Friday, March 27, 2020

Unforeseen Consequences of the Black Death

SOURCE:  "This Pandemic Will Change Us. We Just Don’t Know Quite How Yet," by Jonah Goldberg. Goldberg File. March 27, 2020. https://gfile.thedispatch.com/p/this-pandemic-will-change-us-we-just?

KEYWORDS:  unintended consequences, change, habit,

This pandemic is nothing like the Black Death in terms of its lethality, and the world today is nothing like that of the 14th century. But it’s worth recalling how much that pandemic changed the world—sometimes for the better (at least for the survivors, though not the Jews). For starters, we owe the plague credit for giving us the word “quarantine.” “During the Black Death, the Italians devised a 40-day isolation period for the sick, likely inspired by biblical events that lasted 40 days (the great flood, Lent, etc.),” notes the website Ranker. “The concept of isolating the sick pre-dates the Black Death, but the term ‘quarantine’ originates from that time.”

The plague killed a lot of people—estimates vary between 75 and 200 million in Europe and Asia.
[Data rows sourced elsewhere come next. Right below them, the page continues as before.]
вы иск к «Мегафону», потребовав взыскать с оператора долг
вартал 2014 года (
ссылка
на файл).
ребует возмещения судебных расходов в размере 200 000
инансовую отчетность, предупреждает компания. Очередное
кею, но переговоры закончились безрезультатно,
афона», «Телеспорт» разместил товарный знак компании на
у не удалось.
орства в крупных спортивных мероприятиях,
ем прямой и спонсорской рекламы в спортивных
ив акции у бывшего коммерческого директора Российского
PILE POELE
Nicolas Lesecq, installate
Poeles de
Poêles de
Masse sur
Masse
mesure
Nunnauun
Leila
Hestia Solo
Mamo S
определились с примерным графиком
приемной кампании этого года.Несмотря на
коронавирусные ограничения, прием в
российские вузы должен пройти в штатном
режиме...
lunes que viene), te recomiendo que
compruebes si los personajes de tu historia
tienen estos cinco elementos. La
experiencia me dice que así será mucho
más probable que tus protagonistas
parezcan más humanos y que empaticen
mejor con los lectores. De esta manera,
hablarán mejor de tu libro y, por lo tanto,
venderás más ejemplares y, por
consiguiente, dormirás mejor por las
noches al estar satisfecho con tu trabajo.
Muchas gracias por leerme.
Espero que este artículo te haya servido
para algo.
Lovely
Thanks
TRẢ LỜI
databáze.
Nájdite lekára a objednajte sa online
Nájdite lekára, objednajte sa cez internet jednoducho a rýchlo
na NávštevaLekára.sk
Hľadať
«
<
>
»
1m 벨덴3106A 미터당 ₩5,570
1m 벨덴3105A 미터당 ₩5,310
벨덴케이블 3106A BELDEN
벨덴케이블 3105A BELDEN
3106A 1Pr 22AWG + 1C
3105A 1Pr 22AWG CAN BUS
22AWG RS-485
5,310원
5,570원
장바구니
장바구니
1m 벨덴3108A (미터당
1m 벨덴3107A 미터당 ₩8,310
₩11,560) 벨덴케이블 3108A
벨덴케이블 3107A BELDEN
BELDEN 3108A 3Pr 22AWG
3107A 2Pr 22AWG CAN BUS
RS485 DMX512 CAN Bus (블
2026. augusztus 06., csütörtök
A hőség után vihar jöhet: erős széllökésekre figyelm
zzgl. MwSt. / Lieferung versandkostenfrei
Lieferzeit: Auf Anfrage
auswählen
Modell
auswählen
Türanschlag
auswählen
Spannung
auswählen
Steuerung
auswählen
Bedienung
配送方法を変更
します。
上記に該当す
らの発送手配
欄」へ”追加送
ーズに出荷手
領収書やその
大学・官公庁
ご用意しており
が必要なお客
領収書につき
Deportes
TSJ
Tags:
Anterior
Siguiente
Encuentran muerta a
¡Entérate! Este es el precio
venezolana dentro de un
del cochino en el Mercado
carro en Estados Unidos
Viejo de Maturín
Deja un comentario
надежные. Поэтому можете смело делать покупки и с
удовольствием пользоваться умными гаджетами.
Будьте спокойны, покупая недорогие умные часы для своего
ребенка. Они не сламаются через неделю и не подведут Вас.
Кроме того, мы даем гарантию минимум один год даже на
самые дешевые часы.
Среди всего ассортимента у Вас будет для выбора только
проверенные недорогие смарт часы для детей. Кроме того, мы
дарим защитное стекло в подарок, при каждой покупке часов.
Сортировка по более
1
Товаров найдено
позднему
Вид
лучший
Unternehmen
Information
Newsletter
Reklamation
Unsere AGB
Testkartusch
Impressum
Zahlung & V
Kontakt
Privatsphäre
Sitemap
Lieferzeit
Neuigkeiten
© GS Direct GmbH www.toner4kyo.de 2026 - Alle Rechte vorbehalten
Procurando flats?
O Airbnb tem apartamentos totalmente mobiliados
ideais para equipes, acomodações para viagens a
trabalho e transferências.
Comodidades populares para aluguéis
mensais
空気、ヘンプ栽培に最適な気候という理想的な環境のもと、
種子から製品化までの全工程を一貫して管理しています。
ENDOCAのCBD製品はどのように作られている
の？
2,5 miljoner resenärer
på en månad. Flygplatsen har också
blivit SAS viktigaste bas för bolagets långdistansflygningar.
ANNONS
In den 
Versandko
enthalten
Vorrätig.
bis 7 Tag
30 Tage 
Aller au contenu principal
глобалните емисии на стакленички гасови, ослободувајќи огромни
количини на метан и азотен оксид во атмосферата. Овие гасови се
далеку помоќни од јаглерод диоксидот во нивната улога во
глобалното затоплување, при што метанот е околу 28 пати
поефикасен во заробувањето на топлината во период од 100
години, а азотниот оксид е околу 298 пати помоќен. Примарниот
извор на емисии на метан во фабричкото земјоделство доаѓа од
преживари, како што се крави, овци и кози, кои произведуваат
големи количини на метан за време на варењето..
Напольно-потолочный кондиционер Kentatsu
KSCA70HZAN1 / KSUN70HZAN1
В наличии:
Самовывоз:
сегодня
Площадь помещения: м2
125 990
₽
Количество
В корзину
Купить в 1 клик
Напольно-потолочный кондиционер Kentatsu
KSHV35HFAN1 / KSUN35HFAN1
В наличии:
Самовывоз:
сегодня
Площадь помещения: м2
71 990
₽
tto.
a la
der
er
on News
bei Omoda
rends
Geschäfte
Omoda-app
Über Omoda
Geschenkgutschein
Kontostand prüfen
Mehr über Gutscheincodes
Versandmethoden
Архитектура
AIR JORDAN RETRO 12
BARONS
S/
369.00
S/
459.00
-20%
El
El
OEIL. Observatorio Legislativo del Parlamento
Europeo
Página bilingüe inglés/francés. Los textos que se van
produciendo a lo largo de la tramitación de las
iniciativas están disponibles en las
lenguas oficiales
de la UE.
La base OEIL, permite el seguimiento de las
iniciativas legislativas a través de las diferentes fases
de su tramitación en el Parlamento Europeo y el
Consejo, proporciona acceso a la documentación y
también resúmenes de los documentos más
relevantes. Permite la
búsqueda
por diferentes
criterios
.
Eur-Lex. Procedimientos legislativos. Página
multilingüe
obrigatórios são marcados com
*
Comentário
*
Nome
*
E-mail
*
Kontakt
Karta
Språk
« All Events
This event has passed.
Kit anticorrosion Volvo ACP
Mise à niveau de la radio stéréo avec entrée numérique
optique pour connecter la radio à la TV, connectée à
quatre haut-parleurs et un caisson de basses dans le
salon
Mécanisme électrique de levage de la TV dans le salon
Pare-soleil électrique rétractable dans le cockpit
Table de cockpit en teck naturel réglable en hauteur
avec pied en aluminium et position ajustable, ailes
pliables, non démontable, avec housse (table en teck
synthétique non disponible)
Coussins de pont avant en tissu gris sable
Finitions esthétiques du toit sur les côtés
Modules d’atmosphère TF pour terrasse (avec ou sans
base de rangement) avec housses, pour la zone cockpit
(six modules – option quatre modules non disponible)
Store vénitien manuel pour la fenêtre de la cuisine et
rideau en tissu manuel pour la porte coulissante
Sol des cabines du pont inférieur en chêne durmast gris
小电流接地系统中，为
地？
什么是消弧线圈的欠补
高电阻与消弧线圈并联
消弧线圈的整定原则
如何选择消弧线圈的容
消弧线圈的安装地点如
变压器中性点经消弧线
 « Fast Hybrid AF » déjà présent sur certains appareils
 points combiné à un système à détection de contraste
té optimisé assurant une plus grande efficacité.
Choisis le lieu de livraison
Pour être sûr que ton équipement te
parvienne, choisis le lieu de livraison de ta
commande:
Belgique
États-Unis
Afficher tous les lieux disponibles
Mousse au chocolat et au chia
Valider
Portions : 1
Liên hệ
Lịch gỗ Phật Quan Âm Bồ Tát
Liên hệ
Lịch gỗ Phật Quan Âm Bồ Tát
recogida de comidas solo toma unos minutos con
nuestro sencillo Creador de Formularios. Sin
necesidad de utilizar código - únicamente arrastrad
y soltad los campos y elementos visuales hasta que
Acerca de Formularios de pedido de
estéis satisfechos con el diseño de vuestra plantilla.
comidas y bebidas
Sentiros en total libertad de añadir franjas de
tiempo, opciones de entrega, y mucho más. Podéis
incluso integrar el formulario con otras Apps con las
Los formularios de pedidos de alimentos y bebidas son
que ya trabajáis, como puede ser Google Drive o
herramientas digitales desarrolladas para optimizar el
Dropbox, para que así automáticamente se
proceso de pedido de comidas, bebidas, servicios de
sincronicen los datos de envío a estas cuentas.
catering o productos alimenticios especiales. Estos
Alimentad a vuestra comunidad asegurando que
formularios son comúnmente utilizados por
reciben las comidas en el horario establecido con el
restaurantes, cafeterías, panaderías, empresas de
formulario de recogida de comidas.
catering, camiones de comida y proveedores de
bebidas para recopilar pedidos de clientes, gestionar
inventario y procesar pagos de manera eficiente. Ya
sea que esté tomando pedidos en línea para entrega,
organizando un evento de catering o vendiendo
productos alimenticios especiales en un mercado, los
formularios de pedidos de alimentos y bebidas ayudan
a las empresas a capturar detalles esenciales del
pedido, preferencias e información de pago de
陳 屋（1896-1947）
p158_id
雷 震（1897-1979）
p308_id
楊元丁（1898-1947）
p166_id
That’s something like one- to two-thirds of the global population at the time. The peasants left behind were left with a lot of land, and a lot of demand for their labor. Wages grew enormously and working conditions improved in order to attract labor. One lasting benefit of this new prosperity was that beer became less of a luxury and more of a commodity, giving rise to one of mankind’s greatest inventions: The British pub.

When aristocrats later tried to turn back the clock, waves of peasant revolts shook Europe, laying the groundwork for future uprisings.

The Catholic Church was forever wounded by the plague. First and foremost, the plague undermined the legitimacy of the church because it dealt a grievous blow to faith in God. It had more corporeal consequences as well: So many priests died—often the best ones—that the church was left with worse and more selfish leaders, and it grew more corrupt as a result. Bereft of quality manpower and with weakened credibility, the church retreated literally and figuratively from much of Europe.

Had this not happened, the Protestant Reformation may never have happened. That might be overstating things, but it’s a safe bet that it wouldn’t have happened the way it did.

Another—admittedly conjectural—benefit was that America didn’t become a Nordic country. The Vikings in Greenland were wiped out by the plague, making their eventual conquest of North America impossible.